- [Passage shown]:
The last sheet metal features we talked about were the Gusset and Louver. These are features that don’t require sketches. The ones we’re going to talk about today are the Dimple and the Drawn Cutout, which do require sketches. Let’s make a Dimple.
The Dimple requires two things: a sheet metal panel and a closed loop sketch (or some other region area).
The interface for the Dimple has the CommandBar shown to the right and the Dimple Options dialog shown below. All of these settings are pretty easy to understand, and self-explanatory. Notice that these diagrams illustrating the dimensions are better done than those on the gusset.
There are some things to understand. You cannot use nested loops (one closed loop inside another - so two concentric circles cannot be used), but if you want to do a multi-level Dimple, you can make a second dimple on top of the first one. In my experiments, regions were often tricky to select, for whatever reason.
Also, unlike louvers, it looks like you can change the direction of the Dimple pretty easily. To edit the Dimple, double click on the Dimple feature in the Pathfinder. This allows you to edit the sketch (profile), direction, or the depth.
When working with the sheet metal features, the “punch” is the smaller part of the tooling, and the “die” would add a sheet thickness of material between it and the punch. Although if you’re doing sheet metal parts, you probably know this better than I do.

- [Raw data]:
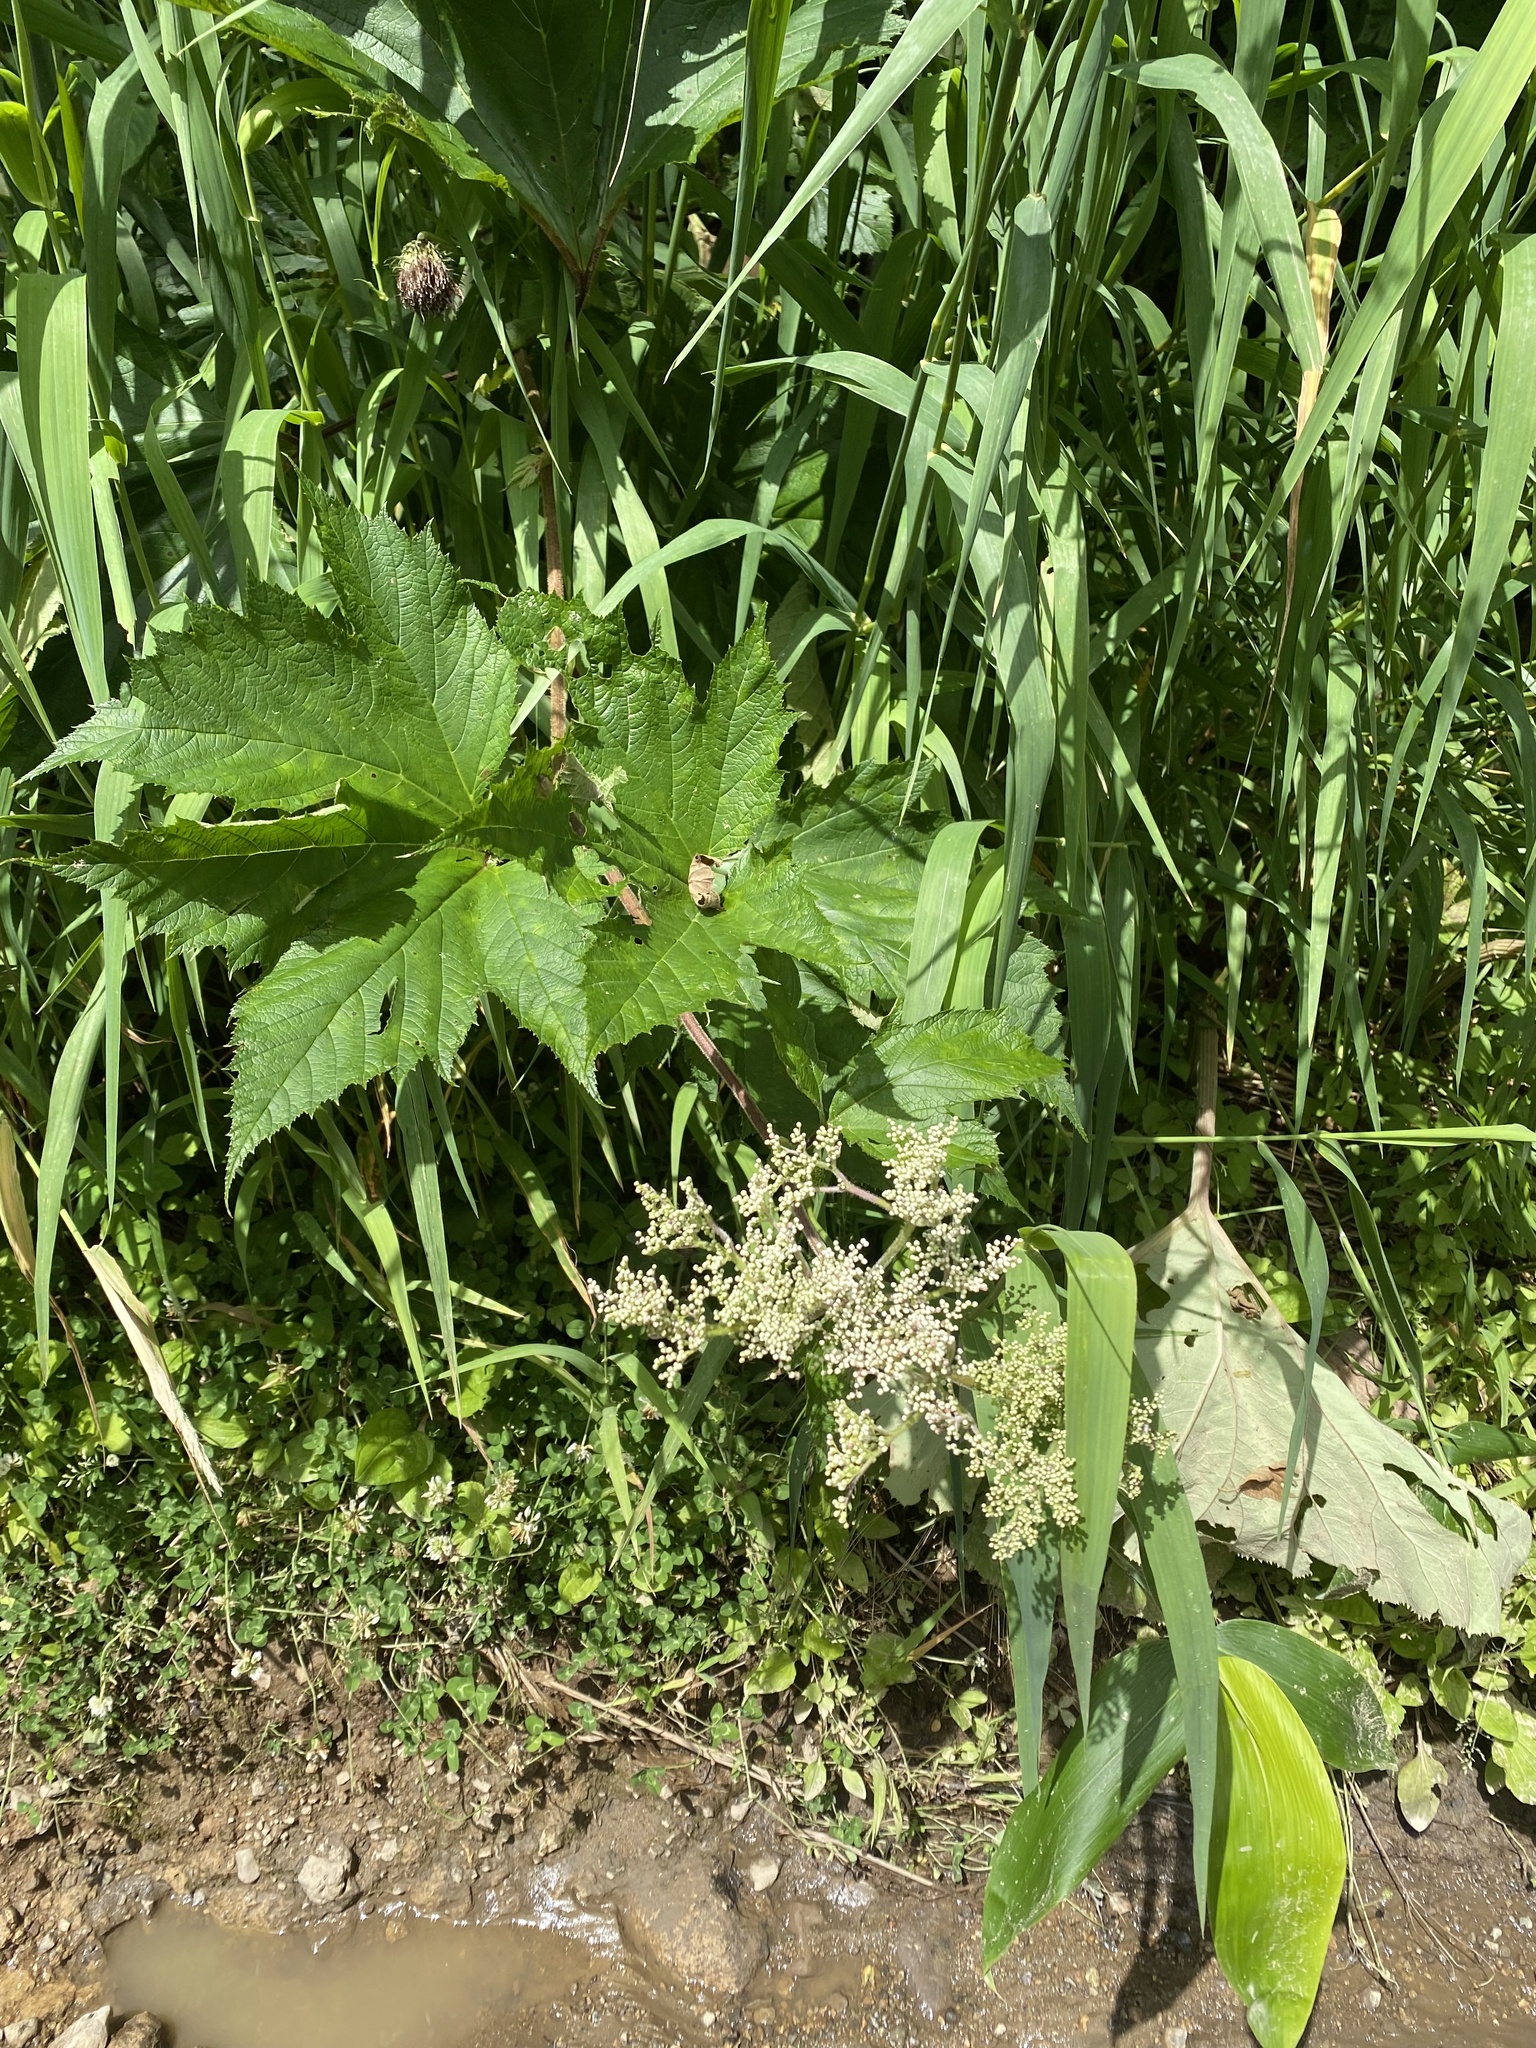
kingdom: Plantae
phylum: Tracheophyta
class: Magnoliopsida
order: Rosales
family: Rosaceae
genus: Filipendula
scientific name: Filipendula camtschatica
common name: Giant meadowsweet
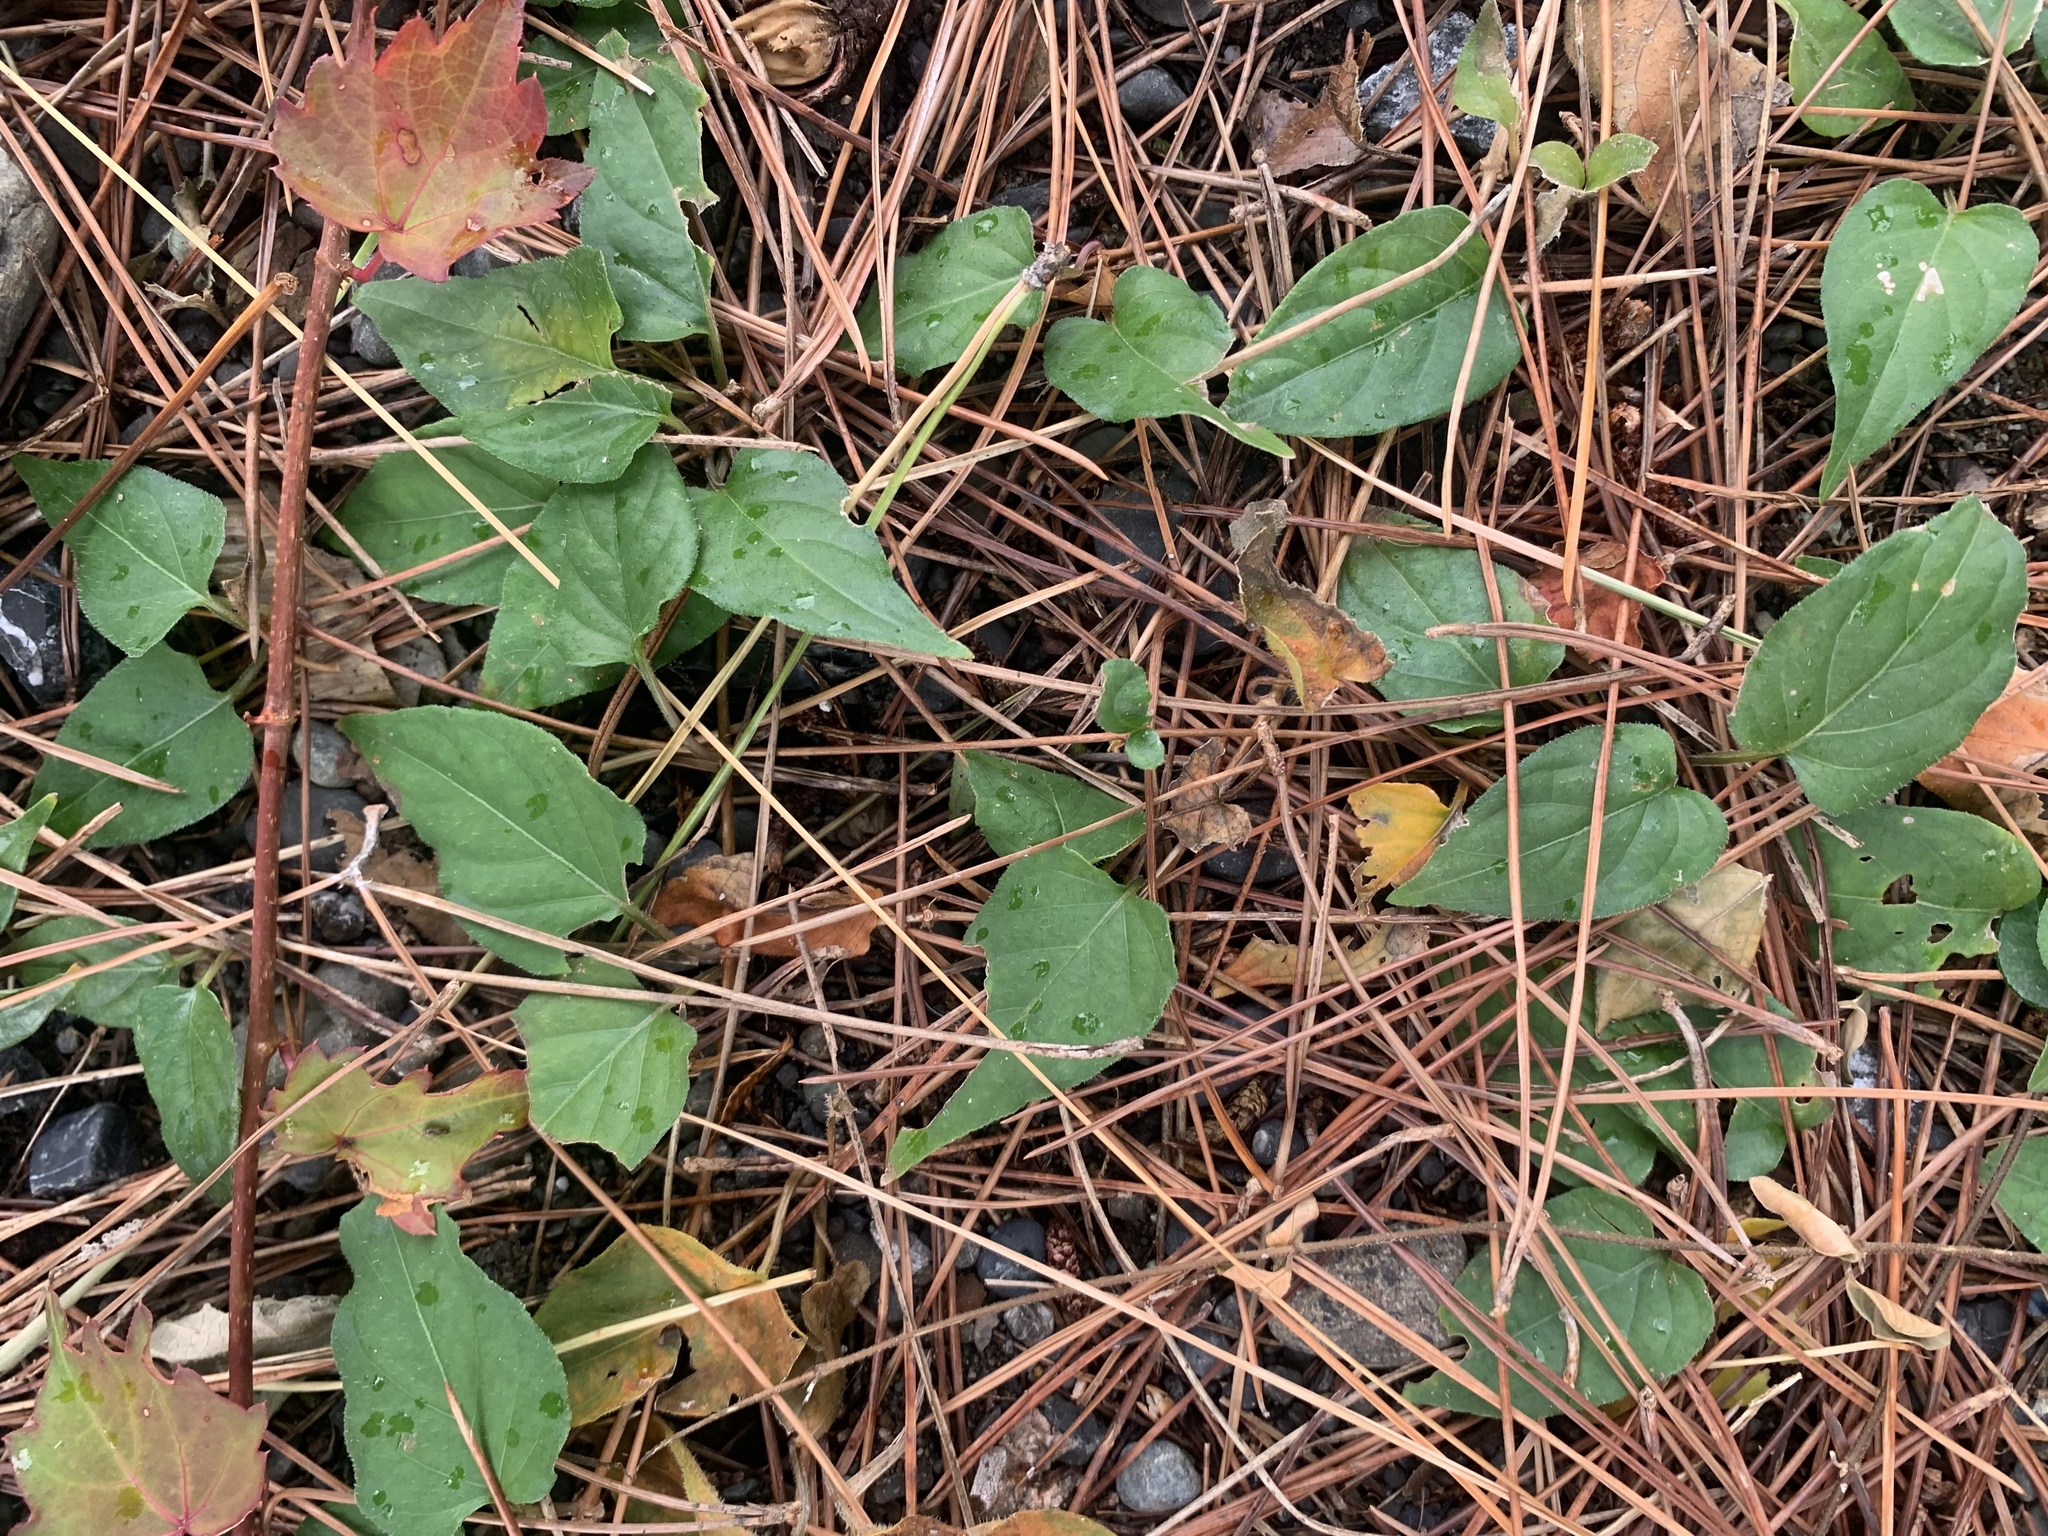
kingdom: Plantae
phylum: Tracheophyta
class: Magnoliopsida
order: Gentianales
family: Rubiaceae
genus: Paederia
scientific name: Paederia foetida
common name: Stinkvine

- [Work instruction 1]:
From the Dimple passage, pull out the part that opens with the words containing "The interface for" and closes with "on the gusset.", copying it word for word.
- [Work instruction 2]:
Translate this sentence from the Dimple passage into Spanish: "The Dimple requires two things: a sheet metal panel and a closed loop sketch (or some other region area)."
The rows were taken from a different source than the Dimple passage.

- [Response box 1]:
The interface for the Dimple has the CommandBar shown to the right and the Dimple Options dialog shown below. All of these settings are pretty easy to understand, and self-explanatory. Notice that these diagrams illustrating the dimensions are better done than those on the gusset.

- [Response box 2]:
El Dimple requiere dos cosas: un panel de chapa metálica y un boceto de contorno cerrado (o alguna otra área de región).